Si tu n’y crois pas,
pourquoi donc être candidat ?
Je crois en tant que candidat qui peut ouvrir le débat et
faire en sorte qu’il ne soit pas confisqué. Qu’on ne passe pas le temps à nous
parler de renforcement de capacités. Une autre virginité politique est
possible. Je veux venir, si ça peut vous faire plaisir, avec mon incompétence
mais avec mes gros sabots dans le plat.
On a vu Michel Martelly
en Haïti pour qui ça a marché ; Adama
Dahico en Côte d’Ivoire qui est passé pour un taquin, et bien d’autres exemples
d’artistes ailleurs qui ont mis le pied dans le plat politique. Ne penses-tu
pas que c’est du déjà vu et ne vois-tu pas le risque de passer pour un
farceur ?
Il faut respecter le point de vue des gens et l’intelligence
des fans surtout et du peuple entier. Pour ceux qui me connaissent et qui
connaissent mes chansons, ils savent comment, à chaque moment important de la
vie de cette nation, je me suis impliqué, à commencer par la mort de Norbert
Zongo. Paix à son âme ! J’ai commencé à me battre contre la modification
de l’article 37 depuis 2010 et, à l’époque, personne ne s’en émouvait. Il y a
des partis politiques qui en ont fait le cheval de bataille mais qui n’existaient
même pas. Je crois que bien de personnes qui me côtoient savent qu’au-delà du
chanteur il y a en moi un discours sensé.
De quel CV te
prévaux-tu pour être candidat ?
Comme je le disais, c’est mon discours au-delà de l’artiste
qui m’a permis de militer sur la plateforme altermondialiste, de rencontrer
José Bové à deux reprises ou Mariam Traoré, l’ancienne ministre de la Culture
du Mali, etc. Aussi, il faut savoir que je suis un éducateur. Sans aucune
prétention, je n’ai aucun complexe face à un homme politique burkinabè.
Après toutes ces
explications, pourquoi ne pas soutenir simplement un candidat ou un parti
politique déjà existant ?
Je répète une fois de plus que j’ai envie d’incarner les
aspirations de la jeunesse. Je parle sms, je suis réseaux sociaux, je m’habille
comme elle et je parle son langage. Je connais le ressentiment des jeunes et
leurs préoccupations. J’ai un rapport direct avec eux.
Quels seront ton mot
d’ordre et/ou l’image que tu voudras refléter ?

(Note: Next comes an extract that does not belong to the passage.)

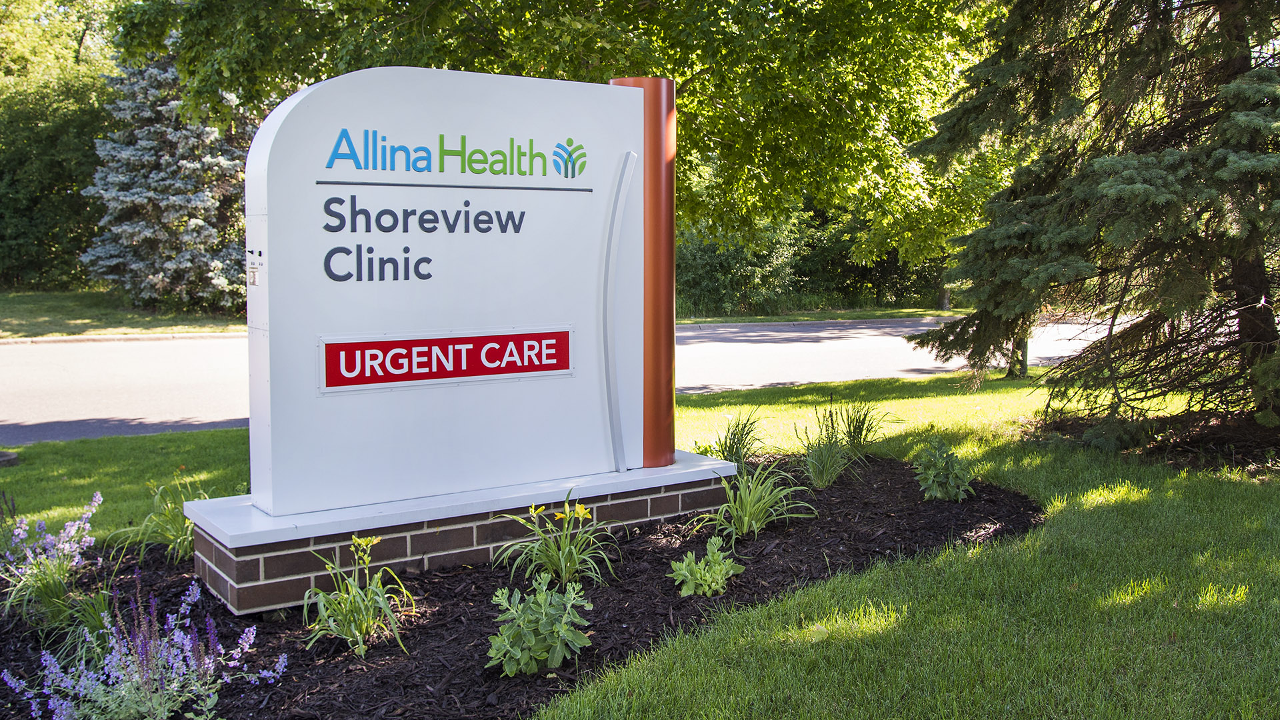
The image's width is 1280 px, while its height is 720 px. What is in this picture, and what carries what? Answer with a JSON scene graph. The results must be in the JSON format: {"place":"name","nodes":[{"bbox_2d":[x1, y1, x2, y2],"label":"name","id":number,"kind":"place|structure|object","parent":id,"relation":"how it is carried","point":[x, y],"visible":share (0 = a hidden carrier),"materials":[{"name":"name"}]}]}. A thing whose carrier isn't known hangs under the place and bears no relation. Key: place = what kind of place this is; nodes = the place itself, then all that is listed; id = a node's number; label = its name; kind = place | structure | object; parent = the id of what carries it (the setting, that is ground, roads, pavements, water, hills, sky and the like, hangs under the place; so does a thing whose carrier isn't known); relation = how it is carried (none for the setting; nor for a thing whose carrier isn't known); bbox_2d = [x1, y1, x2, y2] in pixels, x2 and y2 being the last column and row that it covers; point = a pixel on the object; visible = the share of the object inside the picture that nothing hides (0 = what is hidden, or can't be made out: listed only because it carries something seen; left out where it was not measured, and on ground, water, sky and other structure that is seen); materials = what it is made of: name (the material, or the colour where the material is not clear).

D’abord, si par un coup de baguette magique j’étais
président, je vivrai comme José Mujica (Ndlr : Homme d’Etat uruguayen, dit
«président le plus pauvre au monde»). Mon mot d’ordre est celui d’un Burkina
responsable. Comme Thomas Sankara, je dirai que nul ne viendra développer notre
pays à notre place. Refaçonner le Burkinabè tel qu’on l’a connu, travailleur.
Donner l’envie à la jeunesse d’y croire en lui donnant des perspectives.